Problem –
Would you copy all lines in the data that contain the word "daily"?

Source records –
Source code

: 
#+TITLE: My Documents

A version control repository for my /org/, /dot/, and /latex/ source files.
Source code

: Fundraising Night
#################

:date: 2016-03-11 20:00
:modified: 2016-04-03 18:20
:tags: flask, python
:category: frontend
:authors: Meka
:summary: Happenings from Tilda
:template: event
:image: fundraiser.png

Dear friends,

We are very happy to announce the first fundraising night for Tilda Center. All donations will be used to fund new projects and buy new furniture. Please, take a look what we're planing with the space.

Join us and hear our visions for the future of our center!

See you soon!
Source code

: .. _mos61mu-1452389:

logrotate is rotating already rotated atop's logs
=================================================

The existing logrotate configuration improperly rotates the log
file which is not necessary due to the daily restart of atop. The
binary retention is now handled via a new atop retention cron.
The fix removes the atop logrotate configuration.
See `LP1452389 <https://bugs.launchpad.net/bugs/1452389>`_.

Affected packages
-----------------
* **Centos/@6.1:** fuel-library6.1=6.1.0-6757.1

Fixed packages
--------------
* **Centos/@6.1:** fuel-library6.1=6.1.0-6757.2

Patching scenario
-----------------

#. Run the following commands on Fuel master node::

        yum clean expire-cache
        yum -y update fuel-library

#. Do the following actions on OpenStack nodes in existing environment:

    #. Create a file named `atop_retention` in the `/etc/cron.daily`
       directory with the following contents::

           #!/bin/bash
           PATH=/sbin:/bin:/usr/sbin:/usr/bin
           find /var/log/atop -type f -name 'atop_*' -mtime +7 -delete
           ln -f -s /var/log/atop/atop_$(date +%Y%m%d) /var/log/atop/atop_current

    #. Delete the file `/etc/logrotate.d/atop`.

Output below –
file which is not necessary due to the daily restart of atop. The
    #. Create a file named `atop_retention` in the `/etc/cron.daily`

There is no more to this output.